For consumers who cannot get approved for a traditional credit card, a secured credit card may be the best option. With a secured card, you make an initial deposit to obtain a line of credit. Your deposit serves as collateral for the purchases you make. This deposit is usually refundable, provided you keep your account in good standing.
If you’re considering applying for a secured credit card, consider the pros and cons of these types of cards before submitting your application.
Pro: Almost anyone is approved
Because you must pay an initial deposit to obtain a line of credit with a secured card, card issuers are much more likely to accept your application – especially if you have poor or no credit history. The card issuer assumes very little risk with this type of arrangement, and is more likely to accept your application than a traditional card issuer would.
Con: You have to pay a security deposit
Some secured credit cards allow you to deposit a minimum of $200, but others require an initial deposit of $500 or more. It can be difficult to come up with this kind of money initially.
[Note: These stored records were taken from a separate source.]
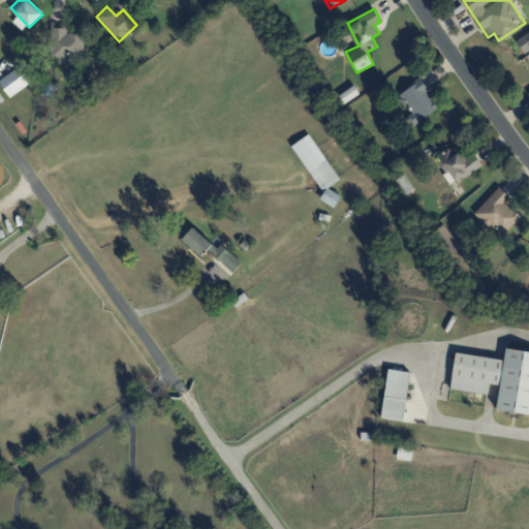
[(71,64),(71,58),(83,58),(83,31),(65,32),(65,25),(51,25),(52,64),(71,64)]
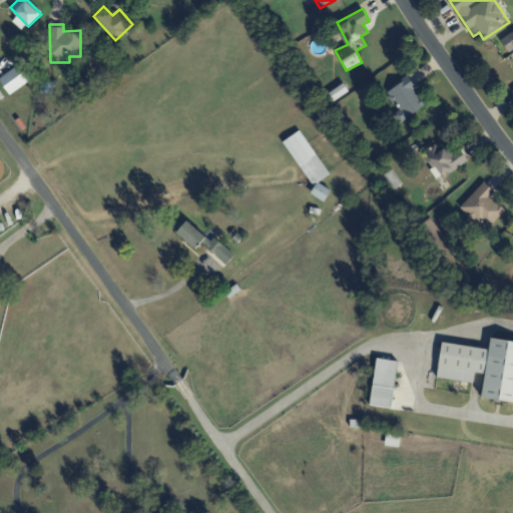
[(512,31),(500,38),(506,51),(512,47),(512,31)]
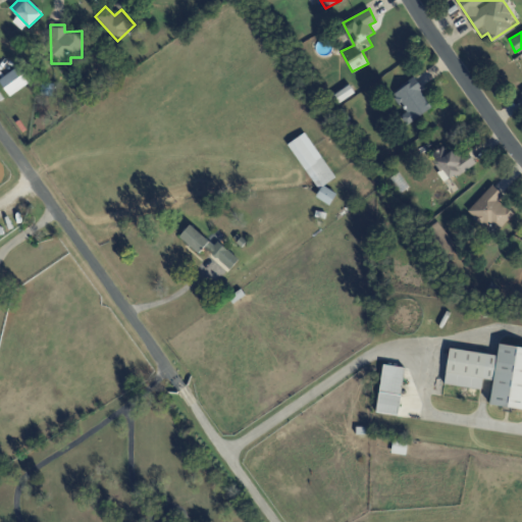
[(30,82),(18,65),(0,77),(0,82),(9,96),(30,82)]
Even if you can obtain enough funds to cover your security deposit, that money might be better spent paying off existing debt.
Pro: You can earn interest
Many secured credit cards allow you to earn interest on your deposits, making it an attractive option to earn a little extra money while rebuilding your credit history. While interest rates vary between companies, it’s an easy way to earn a few extra bucks.
Con: There are additional fees beyond the deposit
In addition to your initial security deposit, most secured credit cards charge additional fees. While there are a few secured cards that do not charge an annual fee, the majority do – and these fees can cost anywhere from $25 to $45 a year. When you tack on these additional fees, the cost of having a secured credit card may be prohibitive.
Pro: Your security deposit protects you
If you miss a payment, your security deposit will protect you and be used to pay any payments you’ve defaulted on. Because of this, you won’t have to worry about your account being sent to collections while debt collectors harass you to pay your bills. While you won’t get your deposit back if you default on a payment, this ensures you an extra level of protection you wouldn’t receive with a traditional credit card.
Con: High interest rates
Traditional credit cards are able to offer competitive interest rates to customers in good standing. With a secured credit card, interest rates are usually much higher because of the risk of defaulting on payments. To avoid high interest charges, it’s best to pay your card balance in full each month.
Even though there are drawbacks to using a secured credit card versus a traditional card, they are an attractive option for consumers with bad credit or no credit history at all.